I am talking about whether the difference in outcomes between US black people and US white people on a population level can be blamed on racism. The fact is, not much distinguishes black people from white people in this country except for the legacy of slavery and racism. The entire meaning we attribute to "blackness," and why we compile statistics on whites and blacks but not blue eyed people vs brown eyed people or brown haired people vs black haired people, is a consequence of that history, and a legacy of racism.

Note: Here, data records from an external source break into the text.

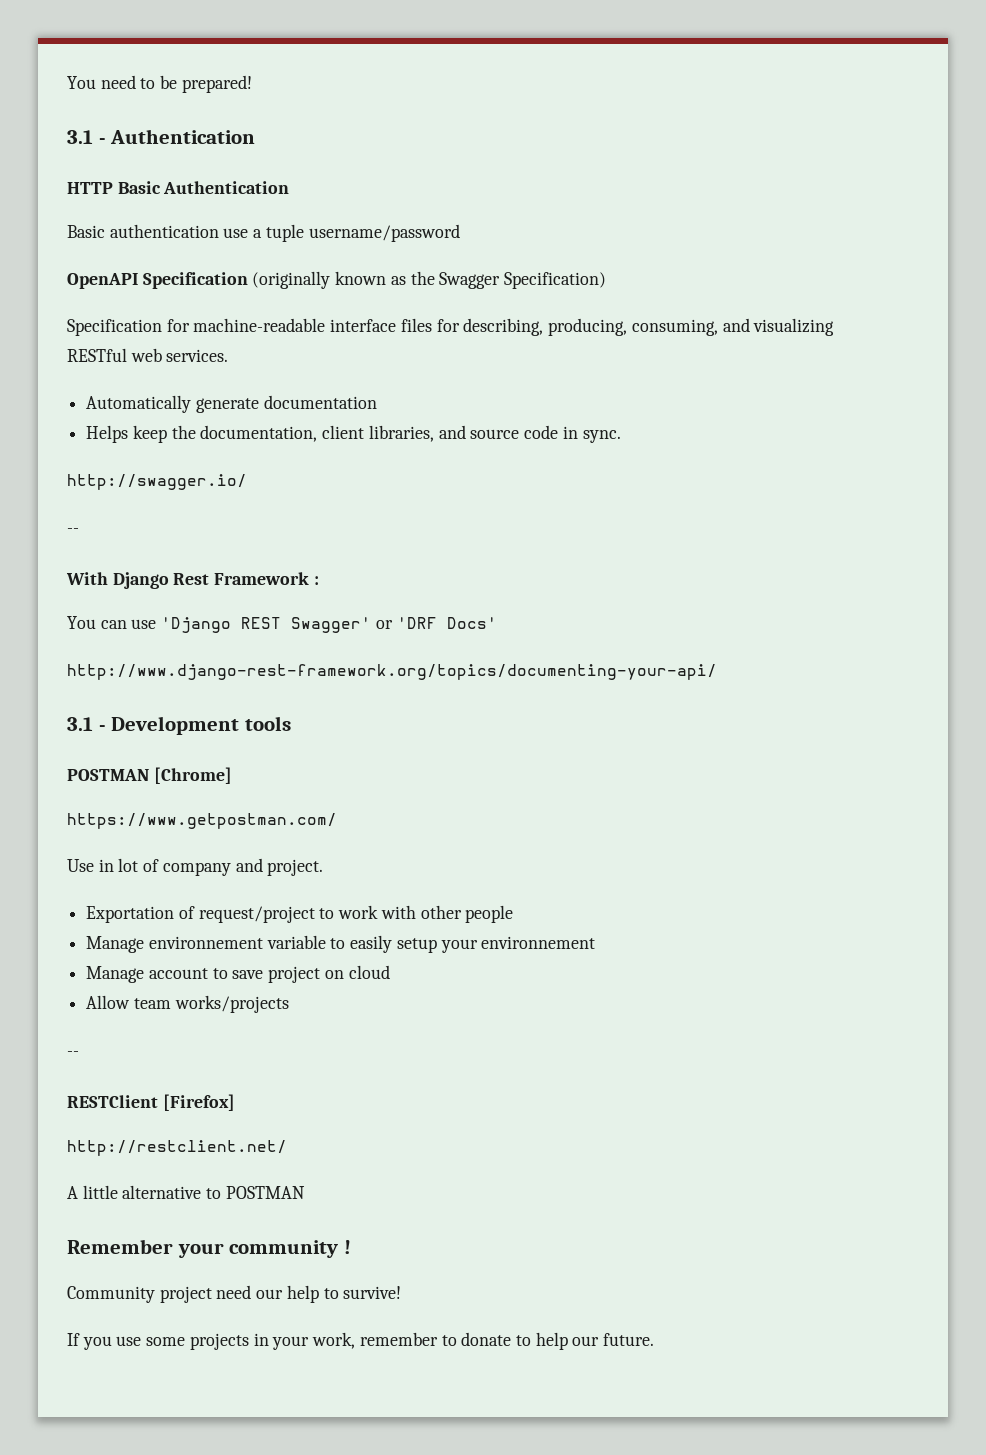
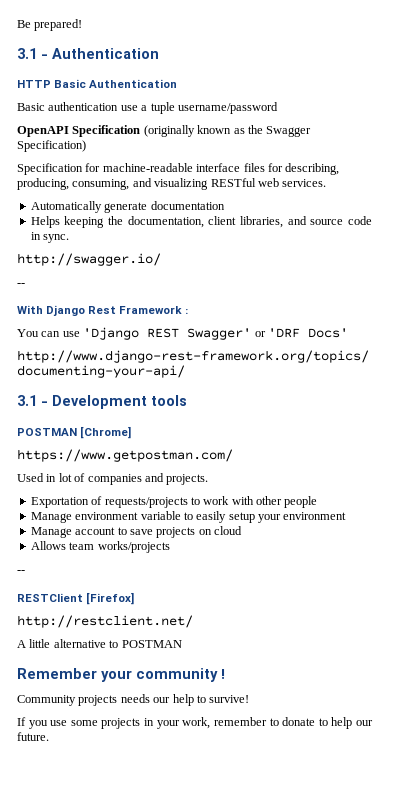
[67,75,178,89] You need to be -> [17,20,31,28] Be
[132,425,167,443] keep -> [64,216,105,228] keeping
[67,859,94,872] Use -> [17,473,44,482] Used
[162,858,324,876] company and project. -> [87,473,209,485] companies and projects.
[198,906,315,923] request/project -> [104,497,188,508] requests/projects
[148,936,263,949] environnement -> [75,512,139,520] environment
[481,936,596,949] environnement -> [283,512,347,520] environment
[268,966,321,983] project -> [156,527,196,538] projects
[86,995,131,1009] Allow -> [30,541,66,550] Allows
[159,1285,252,1303] project need -> [78,694,150,706] projects needs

No amount of apologetics or attempts to shift blame can elide that history.

> Does that legacy of racism get to last forever? Does it get to supersede the consequence of our actions?

Again, either we are talking past each other here, or your reasoning is difficult for me to understand. The legacy of racism lasts as long as the legacy of racism lasts, and it's still going plain and simple. Slavery lasted 300 years, and Jim Crow lasted another 100 before the civil rights movement. Even if you think that racism is over now, you don't undo that all in ~50 years.

Then recently we've had decades of the harsh punishment and overincarceration of black men, redlining, toxic mortgage loans targeted disproportionately at racial minorities... A good summary of very recent acts of discrimination is here, and a great book on our racially unjust system of incarceration is here.

Just because we all want the legacy of racism to be over doesn't mean it is, or that people asserting the bald truth that it still exists are looking for excuses for the "consequences of our actions." If anything, it's the other way around. People seem determined to turn a blind eye to the consequences of our actions as a nation, and to whitewash our history towards that end.

> I'm not getting why we can ignore the actions.

I explicitly said at the top that we can't. People obviously and trivially bear personal responsibility for their actions. But nevertheless, the difference in population level outcomes is attributable to historical and present racism within the United States.